– Я ж его записала в кустах на земле… – обрадовалась я и попыталась вспомнить номер, с «Опелем» вышло лучше, чем с его хозяином, в мозгу незамедлительно всплыли цифры 196, не зря я так долго пялилась на надпись под своими ногами, сидя в кустах. Андрюха вызвался сбегать в кусты и скоро вернулся сильно удрученный: от надписи и следа не осталось, в кустах меня сменил рыжий кот и песок использовал по своему усмотрению. В общем, ни номера назвать, ни описать убийцу я не могла и расстроилась даже больше, чем Родионов, потому что всегда считала себя внимательной и предусмотрительной. Меня еще немного поспрашивали, а потом, к величайшей моей радости, отпустили; я, честно скажу, к тому моменту уже видела себя в тюрьме почему-то с кандалами на ногах.

Сказав родной милиции спасибо неизвестно за что, я побрела домой, до угла меня провожал Андрюха Коломейцев.

– Как думаешь, меня посадят? – с тоской спросила я.

Он испугался:

– За что?

– Они ведь думают, это я его убила.

– С какой стати им так думать? Зюзя наркоман, а ты… что может быть общего между вами?

– Фотография, – вздохнула я.

– Из-за фотографии людей не убивают, – наставительно изрек участковый и оказался, ох, как не прав.

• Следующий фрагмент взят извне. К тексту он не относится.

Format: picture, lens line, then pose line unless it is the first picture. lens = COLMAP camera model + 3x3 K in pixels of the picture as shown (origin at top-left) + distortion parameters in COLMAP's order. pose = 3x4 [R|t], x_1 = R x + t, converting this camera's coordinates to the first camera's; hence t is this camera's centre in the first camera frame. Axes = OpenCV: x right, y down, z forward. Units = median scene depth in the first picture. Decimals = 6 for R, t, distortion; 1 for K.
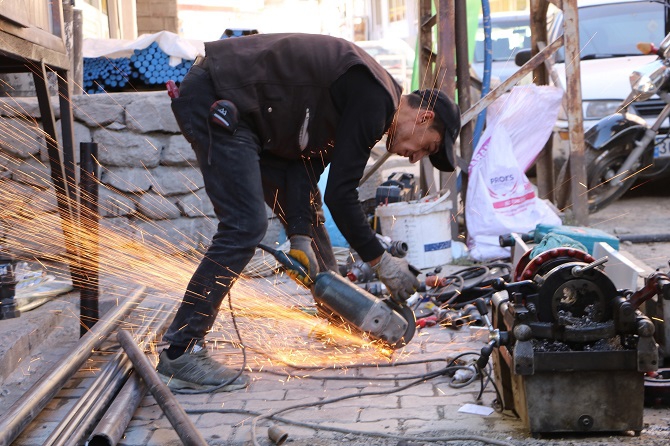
lens RADIAL K [[1581.6, 0, 335.0], [0, 1581.6, 223.0], [0, 0, 1]] dist [0.476313, 0.129329]
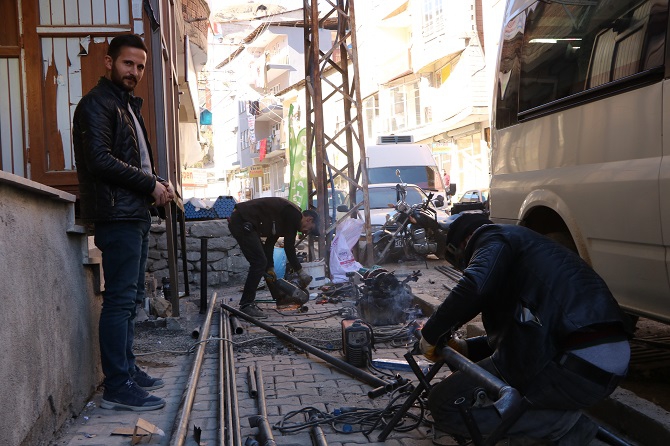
lens RADIAL K [[1205.0, 0, 335.0], [0, 1205.0, 223.0], [0, 0, 1]] dist [0.228584, 0.071981]
pose [[0.981189, 0.001851, 0.193043, -0.282940], [0.015530, 0.995956, -0.088489, 0.094947], [-0.192426, 0.089822, 0.977192, -0.921760]]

Мы простились на углу, Андрюха бегом вернулся в «малосемейку», а я побрела домой. Из ближайших кустов появился Сенька, затем Кузя, а вслед за Кузей возникла, как всегда чумазая, физиономия Васьки Чугунка.

– Отпустили? – прошептал он. – Недолго тебя держали, повезло. К ментам как попадешь…

– Да замолчи ты, – цыкнул на него Сенька, взял меня за руку и спросил: – Ты расстроилась?

Вопрос неожиданно вернул мне все привычные рефлексы.

– Обрадовалась, – рыкнула я и перешла на крик: – Марш домой, все… – Первым бросился Кузя, за ним мальчишки, ну и мне пришлось поднажать.

Дома мы поужинали в молчании и решили пораньше лечь спать, Кузю я оставила в квартире. Не то чтобы я кого-то опасалась, но присутствие собаки успокаивало, Чугунок остался, сам, не говоря ни слова, прошел в ванную, где минут десять зверски тер мочалкой лицо и руки, затем достал раскладушку и начал устраиваться. Я было хотела послать его домой, чтобы предупредить мать о том, что он дома не ночует, но, вспомнив, что за последние полгода Чугунок ночевал у меня раз тридцать, а мамаша этого даже не приметила, только махнула рукой.

Мальчишки делали вид, что спят, время от времени шушукались в своей комнате, Кузя вздыхал возле двери, должно быть, тоскуя о конуре и вольной жизни, а я сидела в кухне, прихлебывала давно остывший чай и невесело размышляла. Всю ночь я не сомкнула глаз, а утром, чуть свет, приготовив мальчишкам завтрак, отправилась в школу. Сторож, молодой парень, продрав спросонья глаза, шел за мной с ключами и вдруг поинтересовался:

– Дарья, а ты замуж не собираешься?

Я покосилась на него, прикидывая, к чему это он, и чистосердечно ответила:

– Соберусь, если на днях в тюрьму не посадят.

За работой я немного отвлеклась и даже начала подумывать, что, мол, не все так плохо, глядишь, и без тюрьмы обойдется, а в 11.30, возвращаясь из буфета, обнаружила Кузю в окружении детей (в каникулы у нас в школе работает летний лагерь), а вслед за ним и своего племянника, который сидел на подоконнике напротив моего кабинета.

– Ну что? – спросила я.

– Дядька приходил, тот, что высокий. Он вчера в ветровке был, а сегодня в футболке, потому что жарко. Со мной разговаривал.

– А ты ему сказал, что ты несовершеннолетний и допрашивать тебя без родителей он не имеет права?

– Само собой, я что, неграмотный? Дядька говорит, что это вовсе не допрос, он поговорить хотел.